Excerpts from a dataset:

########################################

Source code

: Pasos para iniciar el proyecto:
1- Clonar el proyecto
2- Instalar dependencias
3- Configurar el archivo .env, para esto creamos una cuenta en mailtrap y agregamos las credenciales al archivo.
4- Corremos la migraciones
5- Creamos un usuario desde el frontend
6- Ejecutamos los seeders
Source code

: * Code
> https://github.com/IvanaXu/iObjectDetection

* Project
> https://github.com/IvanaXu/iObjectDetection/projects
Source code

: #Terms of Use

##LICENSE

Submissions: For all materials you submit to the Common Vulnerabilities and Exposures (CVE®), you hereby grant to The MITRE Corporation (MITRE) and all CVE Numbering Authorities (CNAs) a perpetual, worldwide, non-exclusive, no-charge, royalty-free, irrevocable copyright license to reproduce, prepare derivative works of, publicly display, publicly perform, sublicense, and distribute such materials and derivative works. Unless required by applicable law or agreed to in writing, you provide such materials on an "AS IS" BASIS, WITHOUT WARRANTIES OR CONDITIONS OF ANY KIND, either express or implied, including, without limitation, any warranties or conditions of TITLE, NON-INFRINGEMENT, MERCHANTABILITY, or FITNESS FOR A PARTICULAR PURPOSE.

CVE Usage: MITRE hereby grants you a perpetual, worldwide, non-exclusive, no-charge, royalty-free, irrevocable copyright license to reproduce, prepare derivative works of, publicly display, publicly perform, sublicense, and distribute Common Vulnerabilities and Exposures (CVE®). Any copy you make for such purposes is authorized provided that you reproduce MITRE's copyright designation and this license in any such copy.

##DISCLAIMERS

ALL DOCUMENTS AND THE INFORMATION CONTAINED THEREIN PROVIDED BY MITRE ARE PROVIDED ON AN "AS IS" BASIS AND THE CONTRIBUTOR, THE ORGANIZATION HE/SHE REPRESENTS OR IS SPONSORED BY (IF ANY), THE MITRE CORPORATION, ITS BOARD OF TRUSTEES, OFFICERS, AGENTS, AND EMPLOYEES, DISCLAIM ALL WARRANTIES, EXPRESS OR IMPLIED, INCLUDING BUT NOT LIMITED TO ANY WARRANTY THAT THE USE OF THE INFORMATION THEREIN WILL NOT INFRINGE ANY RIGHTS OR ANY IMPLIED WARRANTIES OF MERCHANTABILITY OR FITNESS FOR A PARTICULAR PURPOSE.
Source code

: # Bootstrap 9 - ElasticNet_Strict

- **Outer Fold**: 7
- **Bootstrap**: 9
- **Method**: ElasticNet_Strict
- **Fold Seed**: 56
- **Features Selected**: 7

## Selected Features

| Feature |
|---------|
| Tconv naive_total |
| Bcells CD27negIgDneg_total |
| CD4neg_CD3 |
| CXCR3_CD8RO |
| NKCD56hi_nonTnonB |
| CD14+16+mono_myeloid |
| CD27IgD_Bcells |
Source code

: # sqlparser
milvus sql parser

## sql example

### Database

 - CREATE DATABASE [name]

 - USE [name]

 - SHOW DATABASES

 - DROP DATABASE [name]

########################################

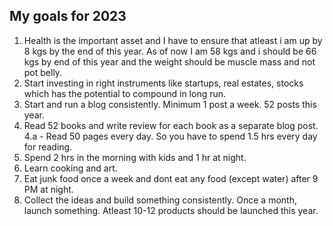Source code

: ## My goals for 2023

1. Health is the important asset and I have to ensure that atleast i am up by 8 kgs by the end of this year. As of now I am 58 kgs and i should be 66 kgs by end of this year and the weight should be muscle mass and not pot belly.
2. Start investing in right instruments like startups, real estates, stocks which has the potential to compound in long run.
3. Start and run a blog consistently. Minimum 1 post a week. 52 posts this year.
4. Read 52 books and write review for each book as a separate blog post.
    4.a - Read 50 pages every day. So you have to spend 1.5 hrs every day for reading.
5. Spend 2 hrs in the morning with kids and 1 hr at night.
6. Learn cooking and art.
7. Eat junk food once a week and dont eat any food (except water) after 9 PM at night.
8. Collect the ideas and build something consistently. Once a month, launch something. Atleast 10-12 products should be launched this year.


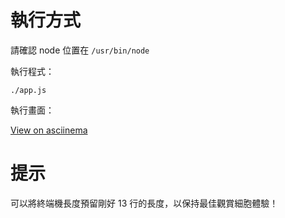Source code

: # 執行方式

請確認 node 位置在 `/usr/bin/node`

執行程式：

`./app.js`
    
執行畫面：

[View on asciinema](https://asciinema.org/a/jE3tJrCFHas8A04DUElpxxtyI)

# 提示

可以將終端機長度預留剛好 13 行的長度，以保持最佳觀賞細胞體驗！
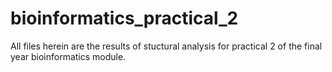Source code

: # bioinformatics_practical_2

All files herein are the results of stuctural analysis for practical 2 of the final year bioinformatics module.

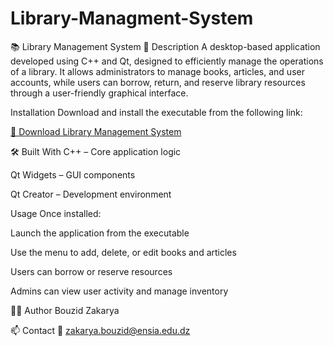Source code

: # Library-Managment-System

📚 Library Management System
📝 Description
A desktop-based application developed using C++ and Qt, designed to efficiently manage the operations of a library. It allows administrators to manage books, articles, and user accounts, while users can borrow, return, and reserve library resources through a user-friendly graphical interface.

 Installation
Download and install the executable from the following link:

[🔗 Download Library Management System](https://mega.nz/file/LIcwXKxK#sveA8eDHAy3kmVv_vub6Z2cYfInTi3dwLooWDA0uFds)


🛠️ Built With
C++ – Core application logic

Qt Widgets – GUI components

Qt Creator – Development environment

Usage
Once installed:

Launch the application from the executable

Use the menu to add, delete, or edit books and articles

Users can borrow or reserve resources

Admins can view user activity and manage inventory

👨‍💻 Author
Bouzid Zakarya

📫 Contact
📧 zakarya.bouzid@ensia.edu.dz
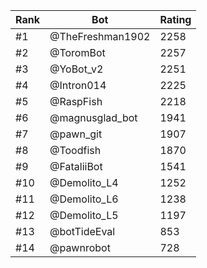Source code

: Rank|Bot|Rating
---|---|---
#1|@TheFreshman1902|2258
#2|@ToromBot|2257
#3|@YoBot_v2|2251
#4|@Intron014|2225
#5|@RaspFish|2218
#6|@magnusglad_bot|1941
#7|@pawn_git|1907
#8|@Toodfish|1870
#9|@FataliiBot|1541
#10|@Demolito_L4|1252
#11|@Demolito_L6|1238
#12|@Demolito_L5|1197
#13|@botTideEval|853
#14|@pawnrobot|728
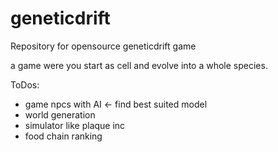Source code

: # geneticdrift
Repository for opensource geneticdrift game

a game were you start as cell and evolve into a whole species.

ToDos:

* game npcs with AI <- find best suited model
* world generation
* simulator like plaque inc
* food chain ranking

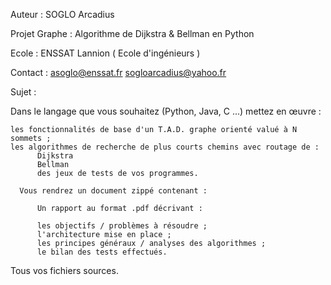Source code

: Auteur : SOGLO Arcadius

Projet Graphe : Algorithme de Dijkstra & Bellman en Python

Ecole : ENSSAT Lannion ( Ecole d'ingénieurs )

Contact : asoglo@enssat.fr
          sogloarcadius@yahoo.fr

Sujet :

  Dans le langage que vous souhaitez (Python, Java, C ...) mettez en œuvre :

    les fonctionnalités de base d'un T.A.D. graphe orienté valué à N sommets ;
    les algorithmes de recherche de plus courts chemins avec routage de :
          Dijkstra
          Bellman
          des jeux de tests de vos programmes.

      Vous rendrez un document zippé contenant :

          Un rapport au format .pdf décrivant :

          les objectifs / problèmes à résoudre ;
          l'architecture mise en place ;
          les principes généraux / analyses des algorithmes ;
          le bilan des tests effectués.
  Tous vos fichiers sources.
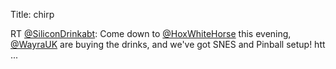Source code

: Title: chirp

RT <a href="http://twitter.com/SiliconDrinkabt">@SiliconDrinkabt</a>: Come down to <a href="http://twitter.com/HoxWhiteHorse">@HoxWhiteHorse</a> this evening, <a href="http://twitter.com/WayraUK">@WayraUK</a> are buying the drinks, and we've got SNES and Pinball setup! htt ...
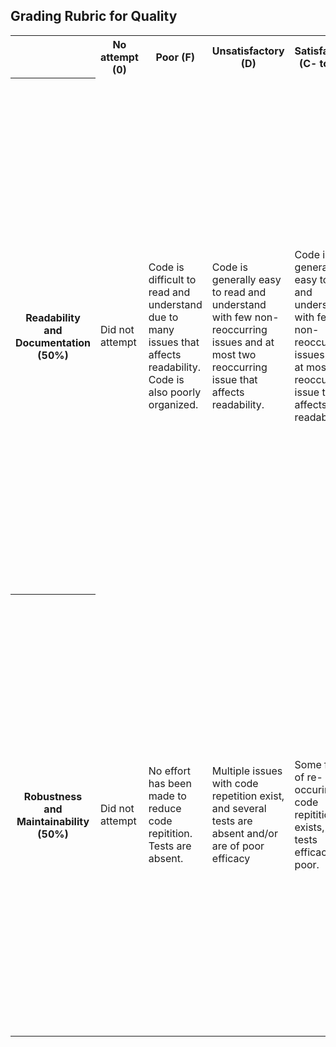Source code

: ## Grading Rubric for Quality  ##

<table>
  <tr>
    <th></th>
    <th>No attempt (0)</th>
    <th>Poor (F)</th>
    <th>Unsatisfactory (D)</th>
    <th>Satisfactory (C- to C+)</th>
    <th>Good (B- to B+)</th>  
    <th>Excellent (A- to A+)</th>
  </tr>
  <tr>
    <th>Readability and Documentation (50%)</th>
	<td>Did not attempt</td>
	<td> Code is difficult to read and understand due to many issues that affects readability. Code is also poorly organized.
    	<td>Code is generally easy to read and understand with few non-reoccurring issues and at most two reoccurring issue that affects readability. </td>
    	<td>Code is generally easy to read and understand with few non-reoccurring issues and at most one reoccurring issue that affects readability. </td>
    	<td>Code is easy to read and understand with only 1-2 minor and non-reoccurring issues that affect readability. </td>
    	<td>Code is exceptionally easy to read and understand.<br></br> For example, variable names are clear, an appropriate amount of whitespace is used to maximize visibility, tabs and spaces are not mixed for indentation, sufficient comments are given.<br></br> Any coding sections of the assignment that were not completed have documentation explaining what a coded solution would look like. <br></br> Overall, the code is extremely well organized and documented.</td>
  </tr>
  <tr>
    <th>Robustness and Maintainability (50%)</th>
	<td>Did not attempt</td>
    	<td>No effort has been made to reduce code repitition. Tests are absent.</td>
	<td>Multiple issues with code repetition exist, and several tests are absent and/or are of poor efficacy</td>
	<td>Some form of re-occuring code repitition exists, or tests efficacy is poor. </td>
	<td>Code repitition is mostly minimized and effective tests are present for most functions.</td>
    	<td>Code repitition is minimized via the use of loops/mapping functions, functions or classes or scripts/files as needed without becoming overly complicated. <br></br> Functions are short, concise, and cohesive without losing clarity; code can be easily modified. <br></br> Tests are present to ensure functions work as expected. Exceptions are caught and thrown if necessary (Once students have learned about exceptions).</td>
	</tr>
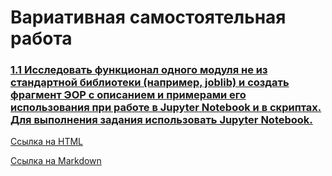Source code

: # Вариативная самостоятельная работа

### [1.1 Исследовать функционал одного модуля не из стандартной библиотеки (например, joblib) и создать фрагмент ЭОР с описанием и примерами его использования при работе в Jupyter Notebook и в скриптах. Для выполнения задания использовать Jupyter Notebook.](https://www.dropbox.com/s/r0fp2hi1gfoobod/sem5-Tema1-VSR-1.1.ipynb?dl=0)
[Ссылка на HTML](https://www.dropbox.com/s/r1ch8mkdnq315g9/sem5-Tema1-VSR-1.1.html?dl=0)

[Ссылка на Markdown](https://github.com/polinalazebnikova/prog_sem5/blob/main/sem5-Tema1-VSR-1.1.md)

########################################

▶ _ASSIGNMENT_:
Every line above from the line with "<th>Good (B- to B+)</th>" to the line with "<td> Code is", inclusive, must be returned exactly; no other line belongs in the reply.

▶ _REPLY TO THE EXERCISE_:
    <th>Good (B- to B+)</th>  
    <th>Excellent (A- to A+)</th>
  </tr>
  <tr>
    <th>Readability and Documentation (50%)</th>
	<td>Did not attempt</td>
	<td> Code is difficult to read and understand due to many issues that affects readability. Code is also poorly organized.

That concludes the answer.